There are a great deal of details when it comes to characters, to the point where I was a little confused why I wasn’t connecting with any of them. We follow them through the most stressful experiences of their lives, often seeing them at their lowest points, their worries and sorrows spread out in a gorgeous prose for us to see, and yet I found that it was exceedingly hard to feel for them, or even to sum up any kind of of sympathy. The problem isn’t a lack of detail, but rather that we only see fragments of these characters without ever getting a chance to really know them. I expected this novel to center more on Elodie and her involvement with the story, a mystery driven by a unique connection, but instead we follow a series of characters and their history at the Birchwood Manor and spend little amount of time with them, jumping around from person to person. Is Elodie’s connection to Birchwood Manor really unique, among the faceless cast that rotate in and out of the house? How are we supposed to feel any kind of connection to her when the moment she begins to involve herself in the mystery the novel shoots away from her? I love the idea of an archivist as our protagonist, I loved the concept of a woman trapped by her dead mother’s legacy. I loved so many ideas about Elodie and this novel that seeing them all play out in such a lackluster fashion was immensely frustrating.

It’s incredibly hard to know or feel for any of the characters in the novel, as the second we become interested or attached the novel leaps away from them. There are characters that blur together because of similar problems; there are numerous people who all have the same guilt about their sibling being dead, regardless of the fact that they have little to do with their death, and reading about the same character archetype over and over doesn’t make for a theme, it’s just boring. There are moments of satisfaction: how the characters relate to one another over the years, faces we expected not to see again showing up, learning how various characters over the years ended up, but none of that would compare to actually seeing the characters develop and breathe on the page.

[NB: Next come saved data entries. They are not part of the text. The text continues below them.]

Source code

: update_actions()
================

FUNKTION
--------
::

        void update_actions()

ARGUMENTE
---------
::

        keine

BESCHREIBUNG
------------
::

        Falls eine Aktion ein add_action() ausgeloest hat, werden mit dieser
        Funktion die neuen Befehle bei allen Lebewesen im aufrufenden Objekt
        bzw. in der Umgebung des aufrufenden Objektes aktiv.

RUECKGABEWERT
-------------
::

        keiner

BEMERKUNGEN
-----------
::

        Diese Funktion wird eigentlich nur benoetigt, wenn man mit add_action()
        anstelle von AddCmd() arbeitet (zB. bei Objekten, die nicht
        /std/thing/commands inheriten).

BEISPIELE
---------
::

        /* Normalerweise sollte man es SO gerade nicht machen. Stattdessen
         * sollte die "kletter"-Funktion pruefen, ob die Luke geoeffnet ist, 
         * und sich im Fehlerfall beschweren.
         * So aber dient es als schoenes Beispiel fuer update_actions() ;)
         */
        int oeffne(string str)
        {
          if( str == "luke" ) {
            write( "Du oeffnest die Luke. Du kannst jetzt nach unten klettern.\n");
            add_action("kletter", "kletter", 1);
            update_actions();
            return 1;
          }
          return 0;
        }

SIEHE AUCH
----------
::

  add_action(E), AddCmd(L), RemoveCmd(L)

This leads to a problem with the plot. We barely get an idea of who Elodie is or why she is so interested in the items she uncovers before we leap to another perspective. So the mystery is never fully formed or realized; I actually had no idea what the mystery was supposed to be until more than three-quarters of the way through the book, and had lost any real interest in the novel far beforehand. The novel is supposed to center around the death of a woman and a robbery, yet because none of the characters were emotionally invested in these issues, I wasn’t either. I literally had no idea we were supposed to care about the missing heirloom until close to the end. Why should I? None of the characters cared about it, there was no search or inquiries made, no interesting theories proposed. It seemed like Morton gave us an idea of a mystery and expected us to care suddenly and deeply about it. The second mystery of the dead woman was only marginally more interesting; murder can only get you so far when the person murdered is an extraneous side character with no personality and little page time. The final mystery of the disappeared woman was hardly a mystery at all: we discover she’s dead so early on I don’t even consider it a spoiler, and the cause of her death is shoehorned in at the end in a really nonsense way.

I was really disappointed by this novel and in Morton, who has such a stellar reputation for historical fiction. Obviously, the cover is gorgeous. The writing style has immense potential and the setting of Birchwood Manor did feel vivid and alive. But when a novel falters and dies on both plot and character development, it’s almost impossible to resuscitate.